S’étant beaucoup dévoué à la cause républicaine en France, au progrès et à la liberté, il commençait, malgré une constitution robuste, à sentir le poids des années. En août 1881 il partit en villégiature, avec sa femme et sa fille, se reposer dans le massif forestier de Buçaco au centre du Portugal. Mordu par insecte venimeux il tomba malade et mourut peu après dans son domicile de Lisbonne.
Personnalité lisboète, sa mort et son éloge funèbre furent publiés à la Une du Diario illustrado, l’un des journaux auxquels il avait collaboré.

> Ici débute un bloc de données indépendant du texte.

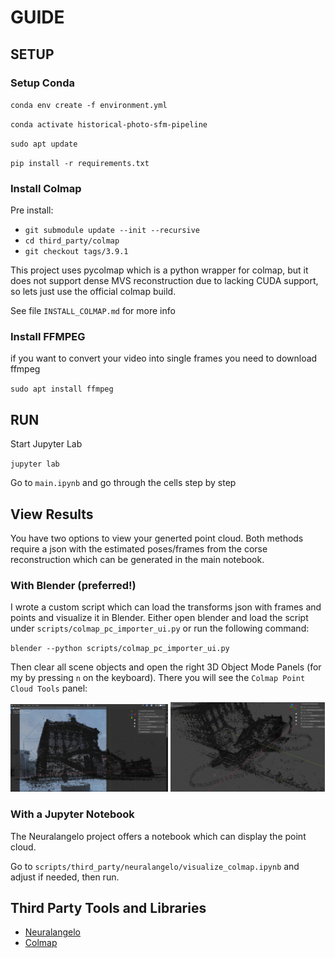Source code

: # GUIDE

## SETUP

### Setup Conda

`conda env create -f environment.yml`

`conda activate historical-photo-sfm-pipeline`

`sudo apt update`

`pip install -r requirements.txt`

### Install Colmap

Pre install:

- `git submodule update --init --recursive`
- `cd third_party/colmap`
- `git checkout tags/3.9.1`

This project uses pycolmap which is a python wrapper for colmap, but it does not support dense MVS reconstruction due to lacking CUDA support, so lets just use the official colmap build.

See file `INSTALL_COLMAP.md` for more info

### Install FFMPEG

if you want to convert your video into single frames you need to download ffmpeg

`sudo apt install ffmpeg`

## RUN

Start Jupyter Lab

`jupyter lab`

Go to `main.ipynb` and go through the cells step by step

## View Results

You have two options to view your generted point cloud.
Both methods require a json with the estimated poses/frames from the corse reconstruction which can be generated in the main notebook.

### With Blender (preferred!)

I wrote a custom script which can load the transforms json with frames and points and visualize it in Blender. Either open blender and load the script under `scripts/colmap_pc_importer_ui.py` or run the following command:

`blender --python scripts/colmap_pc_importer_ui.py`

Then clear all scene objects and open the right 3D Object Mode Panels (for my by pressing `n` on the keyboard). There you will see the `Colmap Point Cloud Tools` panel:

<img src="public/blender_scan_cam.png" width="50%">
<img src="public/blender_scan_top.png" width="49%">

### With a Jupyter Notebook

The Neuralangelo project offers a notebook which can display the point cloud.

Go to `scripts/third_party/neuralangelo/visualize_colmap.ipynb` and adjust if needed, then run.

## Third Party Tools and Libraries

- [Neuralangelo](https://github.com/NVlabs/neuralangelo)
- [Colmap](https://github.com/colmap/colmap)
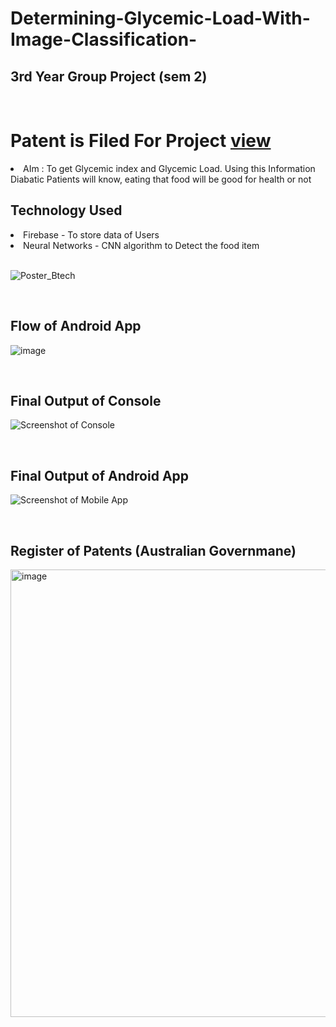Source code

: 
# Determining-Glycemic-Load-With-Image-Classification-
## 3rd Year Group Project (sem 2)
<br>

# Patent is Filed For Project [view](http://pericles.ipaustralia.gov.au/ols/auspat/applicationDetails.do?applicationNo=2021106125#)
<li>AIm : To get Glycemic index and Glycemic Load. Using this Information Diabatic Patients will know, eating that food will be good for health or not </li>



## Technology Used
<li> Firebase - To store data of Users</li>
<li> Neural Networks - CNN algorithm to Detect the food item</li>

<br>

![Poster_Btech](https://github.com/abhijitgawai/Determining_Glycemic_Load_With_Image_Classification/assets/45332512/9ec9fd62-89ff-4ff8-b1ae-0834b7fd31f2)

<br>

## Flow of Android App
![image](https://user-images.githubusercontent.com/45332512/130639585-c0877171-f050-420f-92f9-38f66dda2de5.png)

<br>

## Final Output of Console

![Screenshot of Console](https://user-images.githubusercontent.com/45332512/130639325-f59fb620-b628-4f84-9a69-d889d0562435.JPG)

<br>

## Final Output of Android App

![Screenshot of Mobile App](https://user-images.githubusercontent.com/45332512/130639336-6348d8bf-fd7b-4daf-9f8f-4110c77f12fd.jpg)

<br>

## Register of Patents (Australian Governmane)
<img width="773" height="716" alt="image" src="https://github.com/user-attachments/assets/244c4f2e-a60c-44dd-99f0-1a5609479014" />

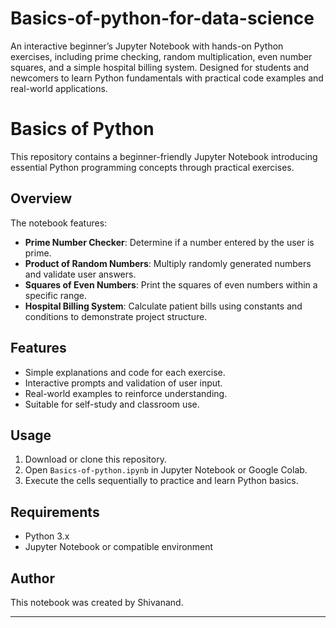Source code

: # Basics-of-python-for-data-science
An interactive beginner’s Jupyter Notebook with hands-on Python exercises, including prime checking, random multiplication, even number squares, and a simple hospital billing system. Designed for students and newcomers to learn Python fundamentals with practical code examples and real-world applications.

# Basics of Python

This repository contains a beginner-friendly Jupyter Notebook introducing essential Python programming concepts through practical exercises.

## Overview

The notebook features:
- **Prime Number Checker**: Determine if a number entered by the user is prime.
- **Product of Random Numbers**: Multiply randomly generated numbers and validate user answers.
- **Squares of Even Numbers**: Print the squares of even numbers within a specific range.
- **Hospital Billing System**: Calculate patient bills using constants and conditions to demonstrate project structure.

## Features

- Simple explanations and code for each exercise.
- Interactive prompts and validation of user input.
- Real-world examples to reinforce understanding.
- Suitable for self-study and classroom use.

## Usage

1. Download or clone this repository.
2. Open `Basics-of-python.ipynb` in Jupyter Notebook or Google Colab.
3. Execute the cells sequentially to practice and learn Python basics.

## Requirements

- Python 3.x
- Jupyter Notebook or compatible environment

## Author

This notebook was created by Shivanand.

---
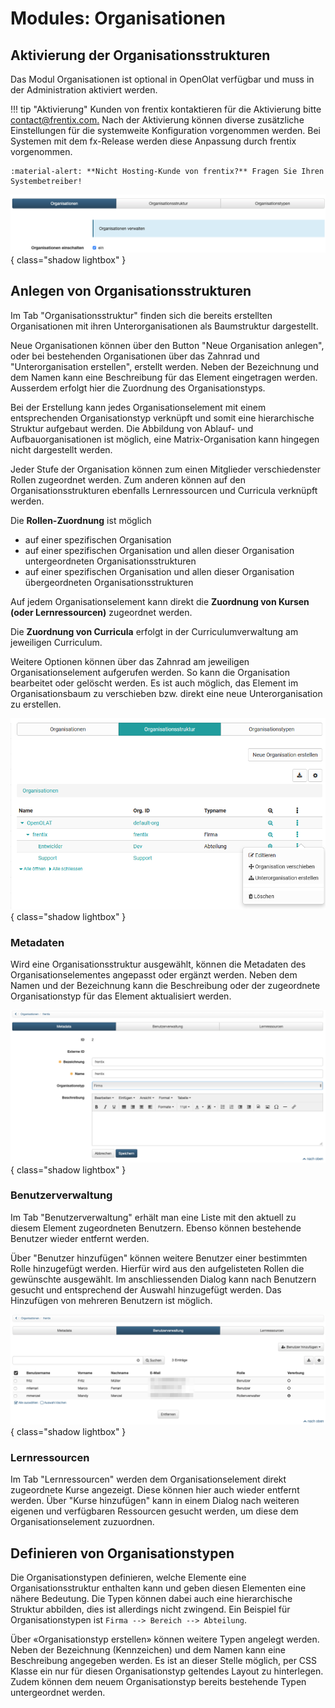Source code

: # Modules: Organisationen

## Aktivierung der Organisationsstrukturen

Das Modul Organisationen ist optional in OpenOlat verfügbar und muss in der
Administration aktiviert werden. 

!!! tip "Aktivierung"
	Kunden von frentix kontaktieren für die Aktivierung bitte
	[contact@frentix.com.](mailto:contact@frentix.com.) Nach der Aktivierung
	können diverse zusätzliche Einstellungen für die systemweite Konfiguration
	vorgenommen werden. Bei Systemen mit dem fx-Release werden diese Anpassung
	durch frentix vorgenommen.  
	
	:material-alert: **Nicht Hosting-Kunde von frentix?** Fragen Sie Ihren Systembetreiber!
	

![](assets/Org_Aktivierung_DE.png){ class="shadow lightbox" }

  

## Anlegen von Organisationsstrukturen

Im Tab "Organisationsstruktur" finden sich die bereits erstellten
Organisationen mit ihren Unterorganisationen als Baumstruktur dargestellt.

Neue Organisationen können über den Button "Neue Organisation anlegen", oder
bei bestehenden Organisationen über das Zahnrad und "Unterorganisation
erstellen", erstellt werden. Neben der Bezeichnung und dem Namen kann eine
Beschreibung für das Element eingetragen werden. Ausserdem erfolgt hier die
Zuordnung des Organisationstyps.

Bei der Erstellung kann jedes Organisationselement mit einem entsprechenden
Organisationstyp verknüpft und somit eine hierarchische Struktur aufgebaut
werden. Die Abbildung von Ablauf- und Aufbauorganisationen ist möglich, eine
Matrix-Organisation kann hingegen nicht dargestellt werden.

Jeder Stufe der Organisation können zum einen Mitglieder verschiedenster
Rollen zugeordnet werden.  Zum anderen können auf den Organisationsstrukturen
ebenfalls Lernressourcen und Curricula verknüpft werden.

Die **Rollen-Zuordnung** ist möglich

  * auf einer spezifischen Organisation
  * auf einer spezifischen Organisation und allen dieser Organisation untergeordneten Organisationsstrukturen
  * auf einer spezifischen Organisation und allen dieser Organisation übergeordneten Organisationsstrukturen

Auf jedem Organisationselement kann direkt die **Zuordnung von Kursen (oder
Lernressourcen)** zugeordnet werden.

Die **Zuordnung von Curricula** erfolgt in der Curriculumverwaltung am
jeweiligen Curriculum.

Weitere Optionen können über das Zahnrad am jeweiligen Organisationselement
aufgerufen werden. So kann die Organisation bearbeitet oder gelöscht werden.
Es ist auch möglich, das Element im Organisationsbaum zu verschieben bzw.
direkt eine neue Unterorganisation zu erstellen.

  

![](assets/Org_Optionen_de1.png){ class="shadow lightbox" }

### Metadaten

Wird eine Organisationsstruktur ausgewählt, können die Metadaten des
Organisationselementes angepasst oder ergänzt werden. Neben dem Namen und der
Bezeichnung kann die Beschreibung oder der zugeordnete Organisationstyp für
das Element aktualisiert werden.

![](assets/Org_Metadata_DE.png){ class="shadow lightbox" }

  

### Benutzerverwaltung

Im Tab "Benutzerverwaltung" erhält man eine Liste mit den aktuell zu diesem
Element zugeordneten Benutzern. Ebenso können bestehende Benutzer wieder
entfernt werden.

Über "Benutzer hinzufügen" können weitere Benutzer einer bestimmten Rolle
hinzugefügt werden. Hierfür wird aus den aufgelisteten Rollen die gewünschte
ausgewählt. Im anschliessenden Dialog kann nach Benutzern gesucht und
entsprechend der Auswahl hinzugefügt werden. Das Hinzufügen von mehreren
Benutzern ist möglich.

![](assets/Org_Benutzerverwaltung_DE.png){ class="shadow lightbox" }

  

### Lernressourcen

Im Tab "Lernressourcen" werden dem Organisationselement direkt zugeordnete
Kurse angezeigt. Diese können hier auch wieder entfernt werden. Über "Kurse
hinzufügen" kann in einem Dialog nach weiteren eigenen und verfügbaren
Ressourcen gesucht werden, um diese dem Organisationselement zuzuordnen.

  

  

## Definieren von Organisationstypen

Die Organisationstypen definieren, welche Elemente eine Organisationsstruktur
enthalten kann und geben diesen Elementen eine nähere Bedeutung. Die Typen
können dabei auch eine hierarchische Struktur abbilden, dies ist allerdings
nicht zwingend. Ein Beispiel für Organisationstypen ist `Firma --> Bereich -->
Abteilung`.

Über «Organisationstyp erstellen» können weitere Typen angelegt werden. Neben
der Bezeichnung (Kennzeichen) und dem Namen kann eine Beschreibung angegeben
werden. Es ist an dieser Stelle möglich, per CSS Klasse ein nur für diesen
Organisationstyp geltendes Layout zu hinterlegen. Zudem können dem neuem
Organisationstyp bereits bestehende Typen untergeordnet werden.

Dans l’Intransigeant, Henri Rochefort salua ainsi sa mort : « Un proscrit de Décembre, un des combattants pour le droit, la justice et la vérité que le Coup d’Etat jeta hors la patrie, Alfred Fillon, est mort le 26 août à Lisbonne. Son enterrement a eu lieu civilement le 28 août. Rentré en France en 1866, il consacra de nouveau son temps, son argent, et toute son énergie à la lutte contre l’Empire. Proscrit de 1851, Fillon le fut encore de 1871. Nous tenons à donner un suprême souvenir à ce démocrate inébranlable, à ce vaillant républicain dont les convictions ne se sont jamais démenties et dont l’attitude a toujours été irréprochable. »
Par Gauthier Langlois
SOURCES : Archives de la Loire, acte de naissance de Laurent Fillon. — Maison de Victor Hugo-Hauteville House à Guernesey, Album Asplet folio 3. — Service historique de la Défense nationale, GR8J423, dossier 644. — BnF, notice autorité Fillon, Alfred. — Musée d’Orsay, Notice artiste n° 36862. Alfred Fillon. — Jean-Claude Farcy, Rosine Fry, « Fillion - Alfred Laurent », Poursuivis à la suite du coup d’État de décembre 1851, Centre Georges Chevrier - (Université de Bourgogne/CNRS), [En ligne], mis en ligne le 27 août 2013. — A la France. L’agent provocateur Hubert, Jersey : imp. universelle, [1853]. — Victor Hugo, « 1853-L’espion Hubert », Oeuvres inédites de Victor Hugo. Choses vues, 1888, p. 291-330. — Lygia Segala, « Victor Frond et le projet photographique du Brésil Pittoresque », Actes du colloque "Voyageurs et images du Brésil" Paris, MSH, 2003. — Le Courrier de la Drôme et de l’Ardèche, 17 janvier 1867. — L’Éclaireur de l’arrondissement de Coulommiers, 2 septembre 1871. — Diario illustrado, 28 août 1881. — L’Intransigeant, 12 septembre 1881. — « Alfred Fillon », Wikipedia.